- Opening Delimiter -
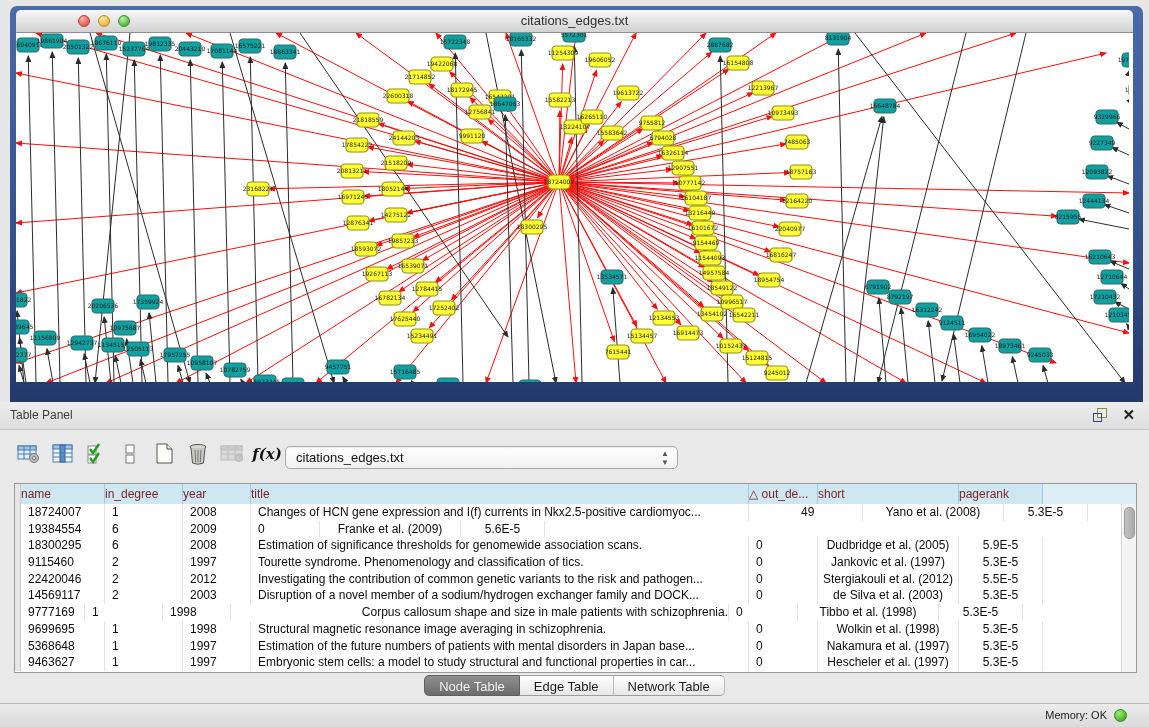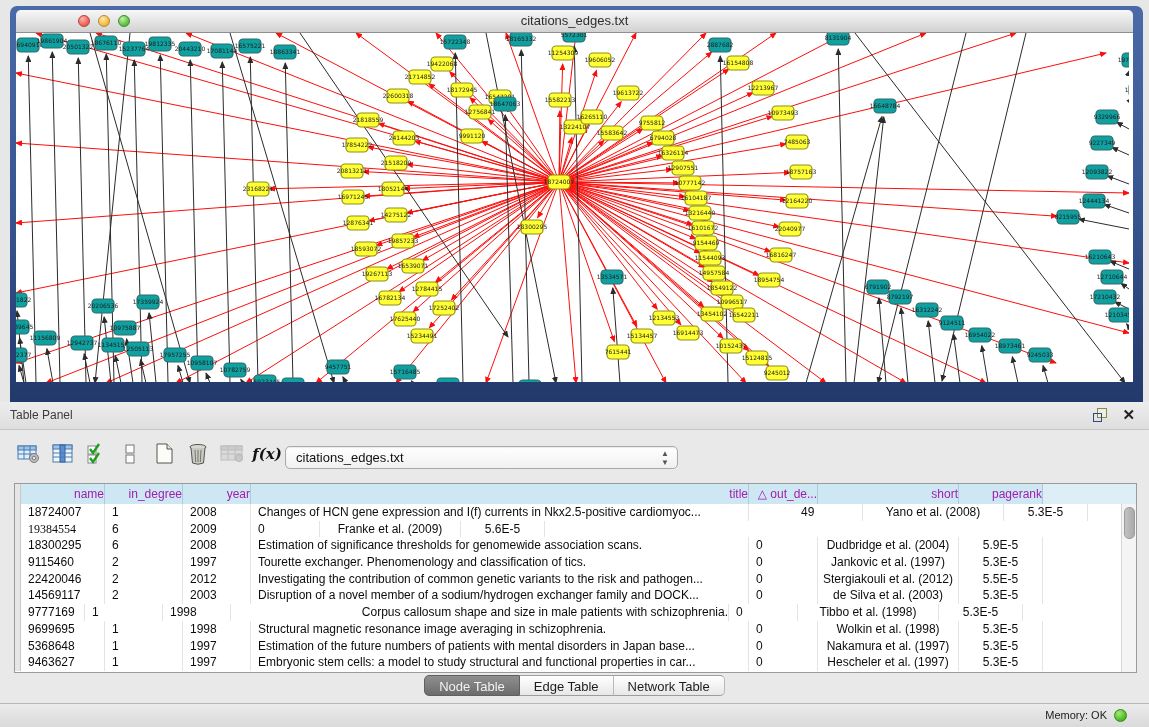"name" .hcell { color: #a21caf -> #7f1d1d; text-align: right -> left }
- Closing Delimiter -
- Opening Delimiter -
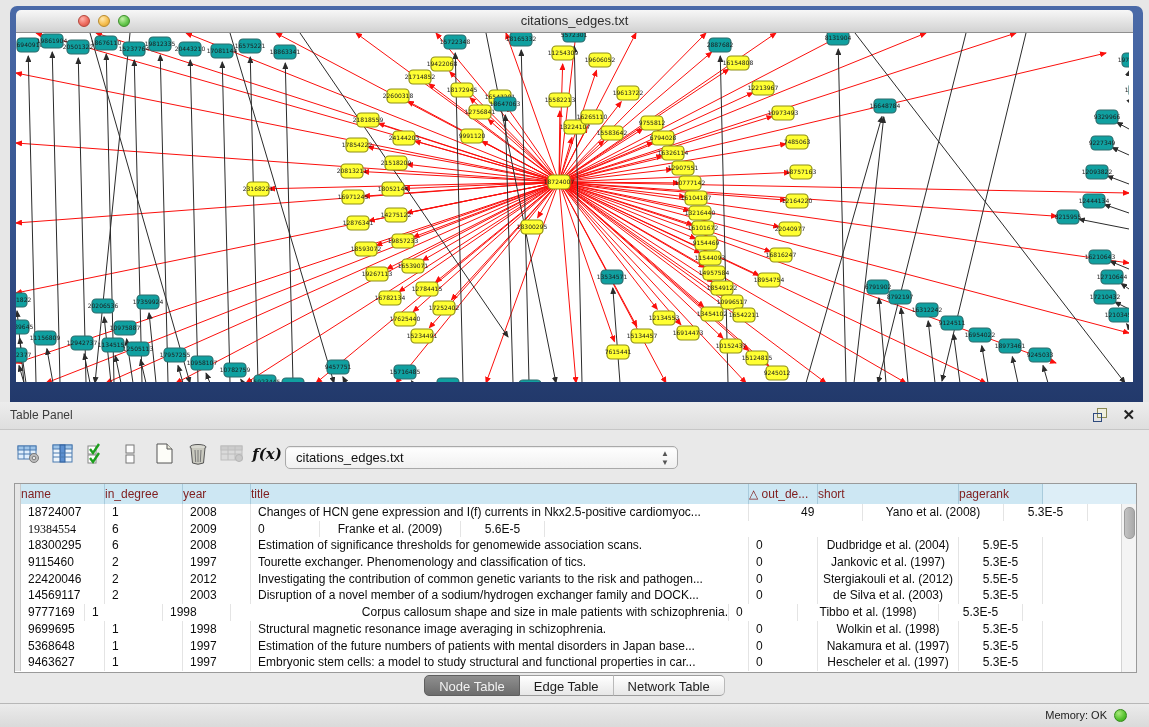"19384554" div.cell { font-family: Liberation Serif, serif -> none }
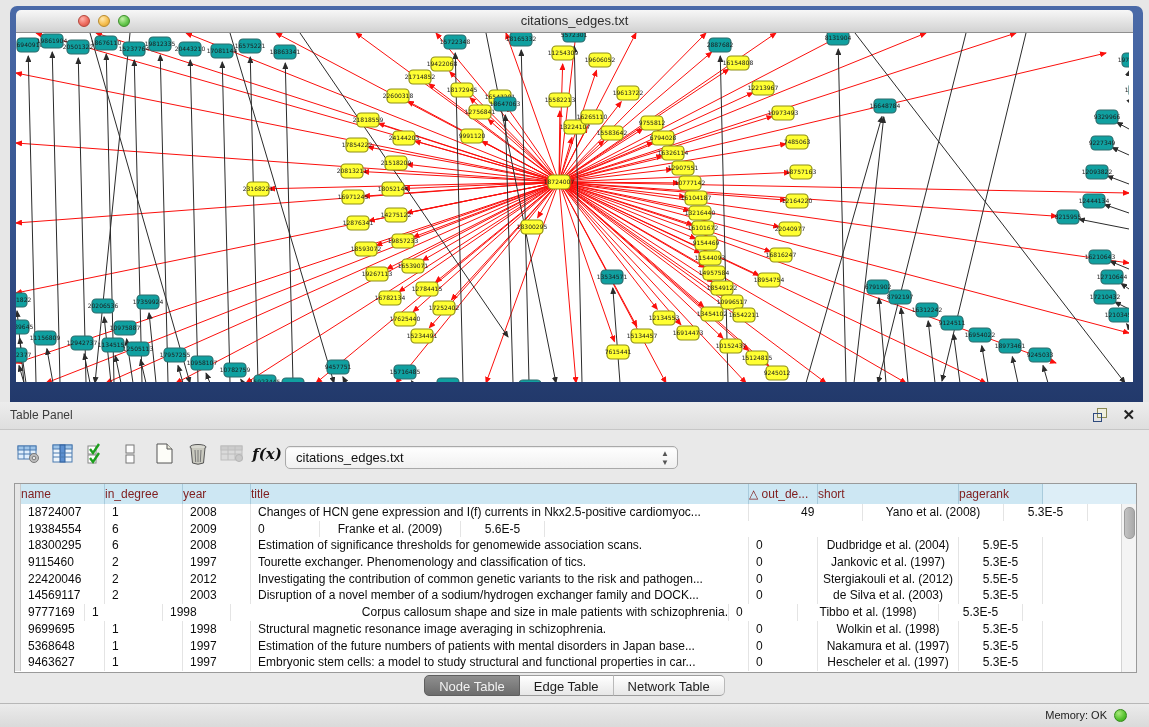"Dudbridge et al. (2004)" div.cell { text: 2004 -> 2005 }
- Closing Delimiter -
- Opening Delimiter -
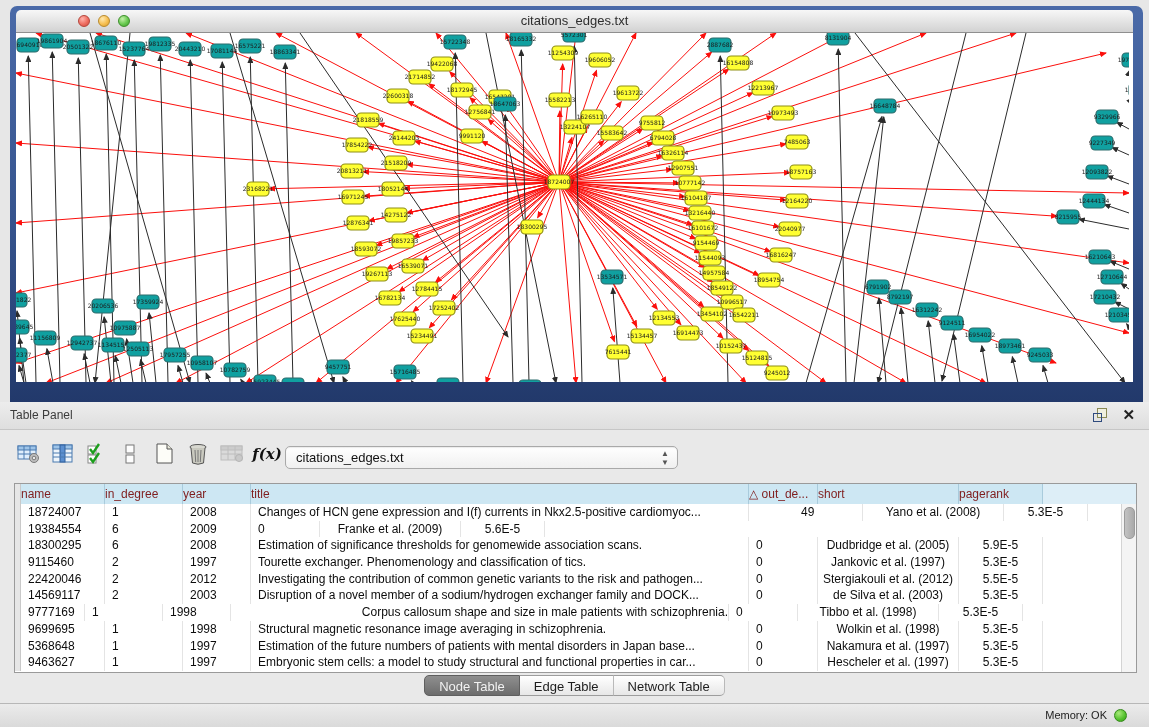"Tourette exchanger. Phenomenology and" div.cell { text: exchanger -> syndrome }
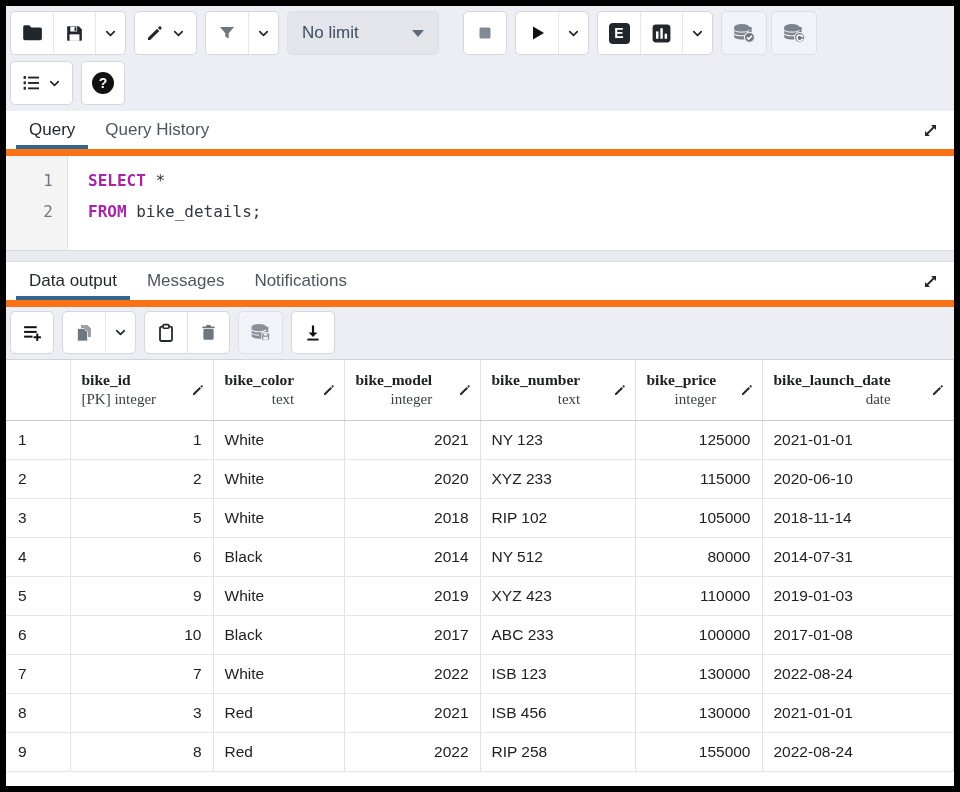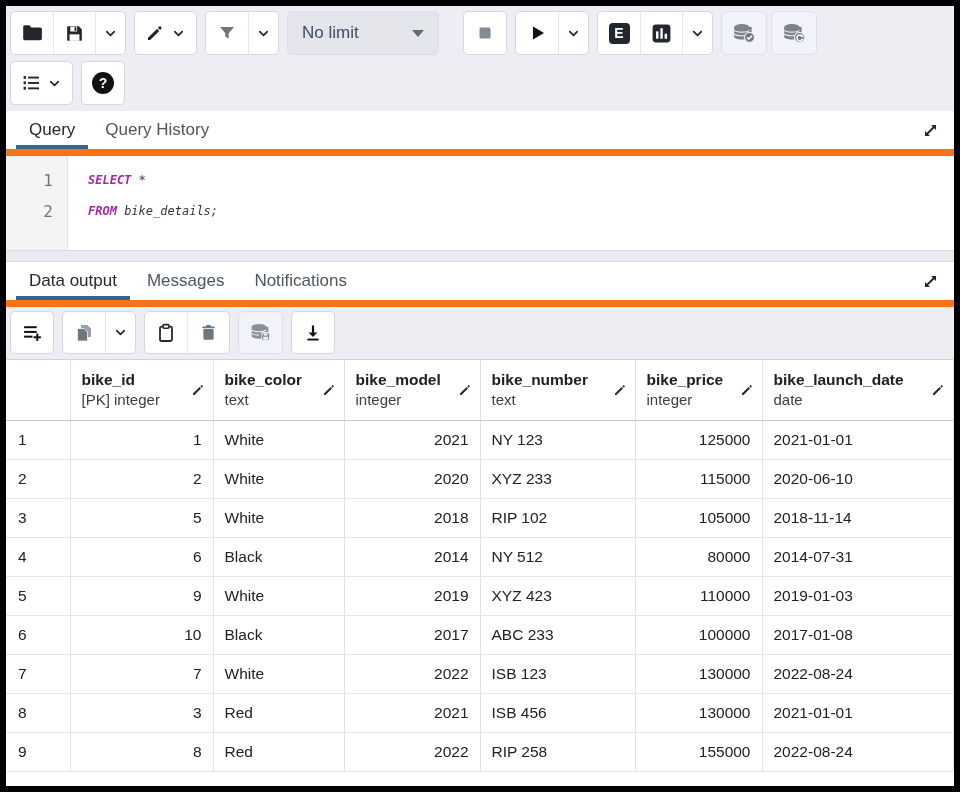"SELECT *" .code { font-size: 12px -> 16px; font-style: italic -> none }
- Closing Delimiter -
What is being asked — Starting at the line containing "Liberation Serif, serif" and finishing at the line containing "text: 2004 ->", return those lines exactly as they appear above, without the pictures.

Task answer —
"19384554" div.cell { font-family: Liberation Serif, serif -> none }
"Dudbridge et al. (2004)" div.cell { text: 2004 -> 2005 }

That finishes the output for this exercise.